Top

Mi mundo interior

Objetivo

Estimular la creatividad a través de espacios de reflexión individual y grupal que contribuyan a que las y los estudiantes se ejerciten en el autoconocimiento, la aceptación de sí mismos y la autoprotección, como vía para reconocerse y expresarse y para construir su personalidad y autorrealización, en favor propio y de la comunidad.

Mi mundo interior*

El conocimiento de sí mismo abre una variedad de caminos por los que puede abordarse la expresión y el fortalecimiento del mundo interior juvenil, propiciando la resignificación de la vida en el aula, al abrir espacios para que las y los estudiantes tengan la posibilidad de practicar ser ellos mismos, puedan explorar sus capacidades y ejercitarse en el manejo de sus recursos personales.

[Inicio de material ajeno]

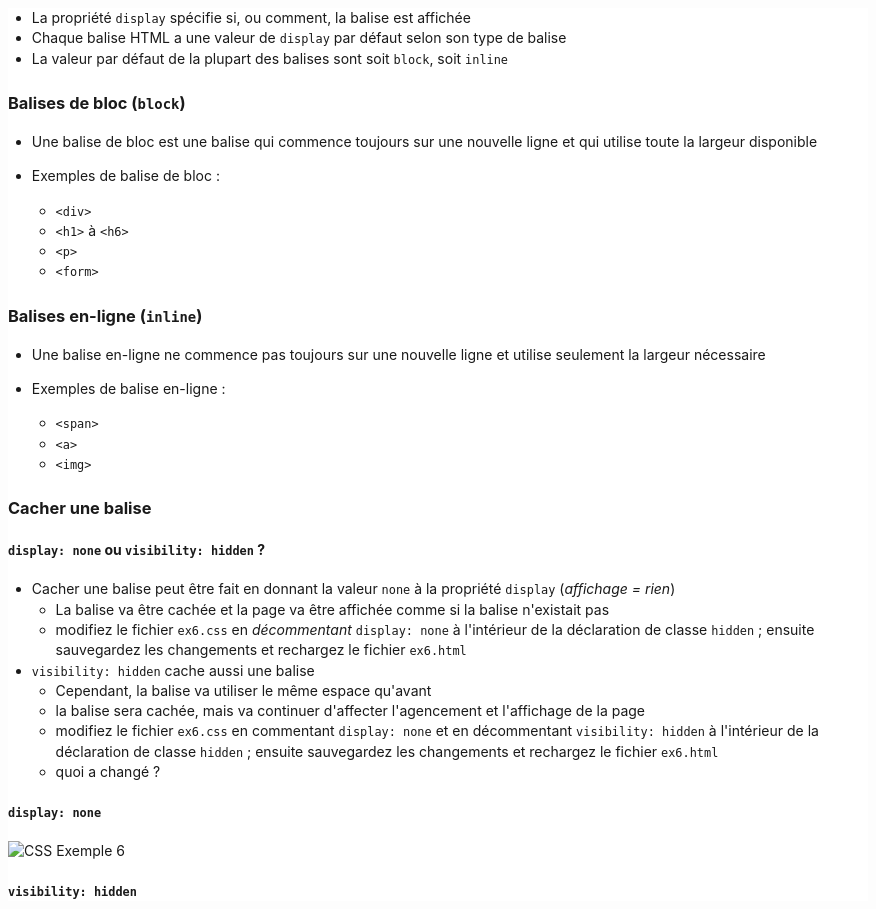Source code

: - La propriété `display` spécifie si, ou comment, la balise est affichée
- Chaque balise HTML a une valeur de `display` par défaut selon son type de
  balise
- La valeur par défaut de la plupart des balises sont soit `block`, soit `inline`

### Balises de bloc (`block`)

- Une balise de bloc est une balise qui commence toujours sur une nouvelle ligne
  et qui utilise toute la largeur disponible
- Exemples de balise de bloc :

    - `<div>`
    - `<h1>` à `<h6>`
    - `<p>`
    - `<form>`

### Balises en-ligne (`inline`)

- Une balise en-ligne ne commence pas toujours sur une nouvelle ligne et 
  utilise seulement la largeur nécessaire
- Exemples de balise en-ligne :

    - `<span>`
    - `<a>`
    - `<img>`

### Cacher une balise

#### `display: none` ou `visibility: hidden` ?

- Cacher une balise peut être fait en donnant la valeur `none` à la propriété 
  `display` (_affichage = rien_)
    - La balise va être cachée et la page va être affichée comme si la 
      balise n'existait pas
    - modifiez le fichier `ex6.css` en _décommentant_ 
      `display: none` à l'intérieur de la déclaration de classe `hidden` ; 
      ensuite sauvegardez les changements et rechargez le fichier `ex6.html`
- `visibility: hidden` cache aussi une balise
    - Cependant, la balise va utiliser le même espace qu'avant
    - la balise sera cachée, mais va continuer d'affecter l'agencement et 
      l'affichage de la page
    - modifiez le fichier `ex6.css` en commentant `display: none` et en 
      décommentant `visibility: hidden` à l'intérieur de la déclaration de classe `hidden` ;
      ensuite sauvegardez les changements et rechargez le fichier `ex6.html`
    - quoi a changé ?

#### `display: none`

![CSS Exemple 6](images/css_ex6_hidden1.png)

#### `visibility: hidden`
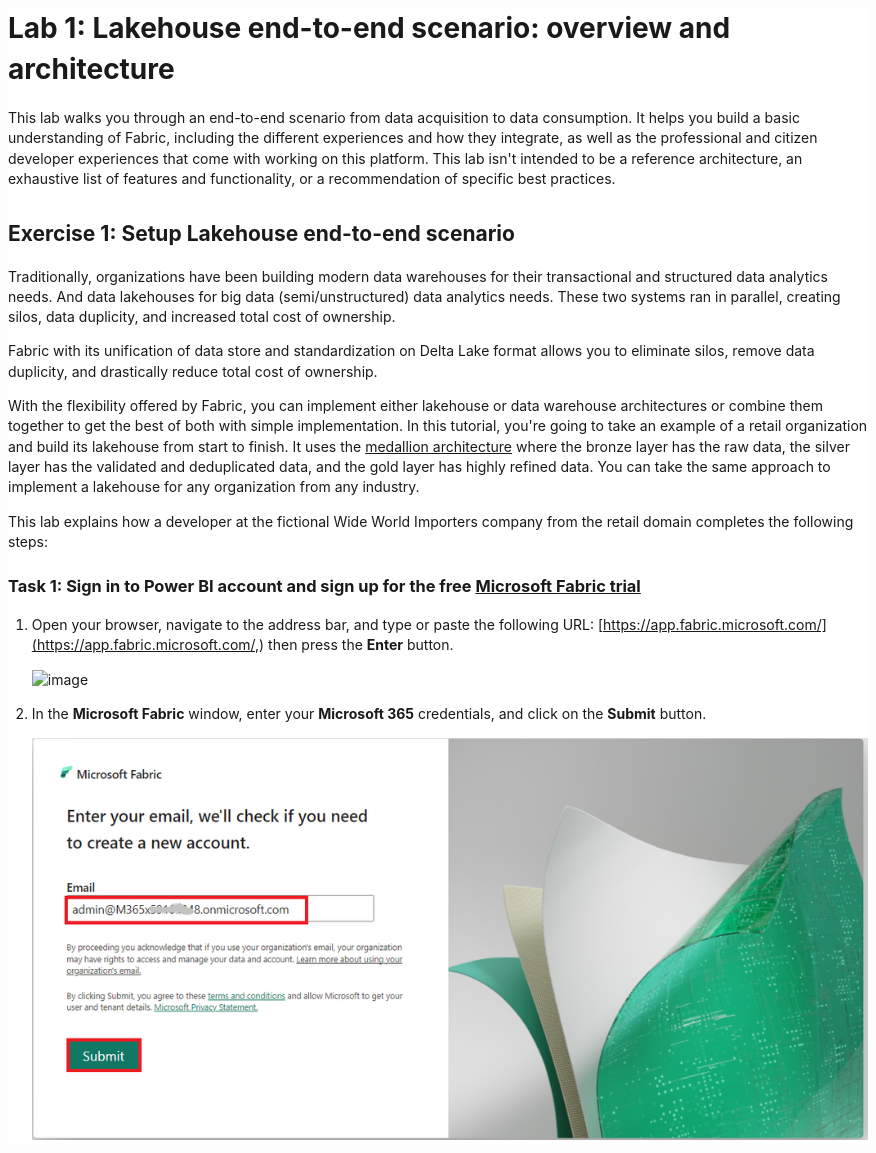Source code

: # Lab 1: Lakehouse end-to-end scenario: overview and architecture

This lab walks you through an end-to-end scenario from data acquisition to data consumption. It helps you build a basic understanding of Fabric, including the different experiences and how they integrate, as well as the professional and citizen developer experiences that come with working on this platform. This lab isn't intended to be a reference architecture, an exhaustive list of features and functionality, or a recommendation of specific best practices.

## Exercise 1: Setup Lakehouse end-to-end scenario

Traditionally, organizations have been building modern data warehouses for their transactional and structured data analytics needs. And data lakehouses for big data (semi/unstructured) data analytics needs. These two systems ran in parallel, creating silos, data duplicity, and increased total cost of ownership.

Fabric with its unification of data store and standardization on Delta Lake format allows you to eliminate silos, remove data duplicity, and drastically reduce total cost of ownership.

With the flexibility offered by Fabric, you can implement either lakehouse or data warehouse architectures or combine them together to get the best of both with simple implementation. In this tutorial, you're going to take an example of a retail organization and build its lakehouse from start to finish. It uses the [medallion architecture](https://learn.microsoft.com/en-us/azure/databricks/lakehouse/medallion) where the bronze layer has the raw data, the silver layer has the validated and deduplicated data, and the gold layer has highly refined data. You can take the same approach to implement a lakehouse for any organization from any industry.

This lab explains how a developer at the fictional Wide World Importers company from the retail domain completes the following steps:

### Task 1: Sign in to Power BI account and sign up for the free [Microsoft Fabric trial](https://learn.microsoft.com/en-us/fabric/get-started/fabric-trial)

1.  Open your browser, navigate to the address bar, and type or paste the following URL: [https://app.fabric.microsoft.com/](https://app.fabric.microsoft.com/,) then press the **Enter** button.

    ![image](https://github.com/technofocus-pte/msfabricworkhsop/main/Labs/media/0966c8761dc69ad1b5ca1b981c9f55b0.png)

2.  In the **Microsoft Fabric** window, enter your **Microsoft 365**  credentials, and click on the **Submit** button.

    ![](./media/781a00f5fb7308776b02c72f52195665.png)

Esta tarea, no obstante, ha de enriquecerse con el entusiasmo, sensibilidad e inventiva del educador que vive el reto de entender y apreciar la diversidad que implica trabajar con seres humanos en formación. Se conforma, así, como un motivador, un disparador de la imaginación que propicia alternativas gustosas, vitales, originales, manteniendo abierto el diálogo con sus educandos. Todo ello facilita que las y los jóvenes se incorporen con éxito a la vida adulta, con autonomía, en el ejercicio pleno de sus potencialidades y en armonía con el entorno.

Se ilumina, en el aula, el acceso al proceso creativo, a través del cual el mundo adquiere un sentido personal, pues se alcanza una relación afectiva con el. Por ello, facilitar la actitud creativa del educando significa motivar a que se desarrolle una relación con el mundo plena de curiosidad, asombro, indagación, espontaneidad, apertura intelectual y afectiva, con seguridad en sí mismo, tolerancia a la frustración y conciencia de los valores.

Pero hay que tomar en cuenta que, aun cuando la creatividad es una capacidad propia de todos los seres humanos al nacer, es una aptitud que debe desarrollarse con la práctica y, como tal, hay que ejercitarla con estrategias, métodos y materiales adecuados.

Se propone que se tome en cuenta en el aula el mundo interior del educando, y también el del propio educador, como una alternativa sólida para la protección de riesgos; sobre todo si se piensa que el riesgo mayor es aquel que confina al individuo a renunciar a ser él mismo, lo que puede llevarlo al desamparo, a perder la esperanza, el sentido de la propia existencia y buscar atentar, entonces, contra sí mismo, destruirse en consumos adictivos, en la violencia, asumiendo riesgos extremos que lo alejan cada vez más de una vida plena.

Este ámbito permite concentrar acciones de desarrollo de la capacidad creativa y de expresión, a través del juego, la creación plástica y poética, que movilizan la forma de considerar el entorno y el sí mismo, permitiendo reconocer recursos que pueden servir para convertirse en construcciones de la propia vida e inciden en la formación de la identidad individual y la colectiva.

---

*Adaptado de Carmen Millé (Coord), (2011) Manual de Operación de Comités escolares Construye T. Patricia y Verónica Espinosa, Ma. de Lourdes Valenzuela, Alma Nava, Francisco Castellanos y Estela López. (Cols.) SEP-SEMS/PNUD, México.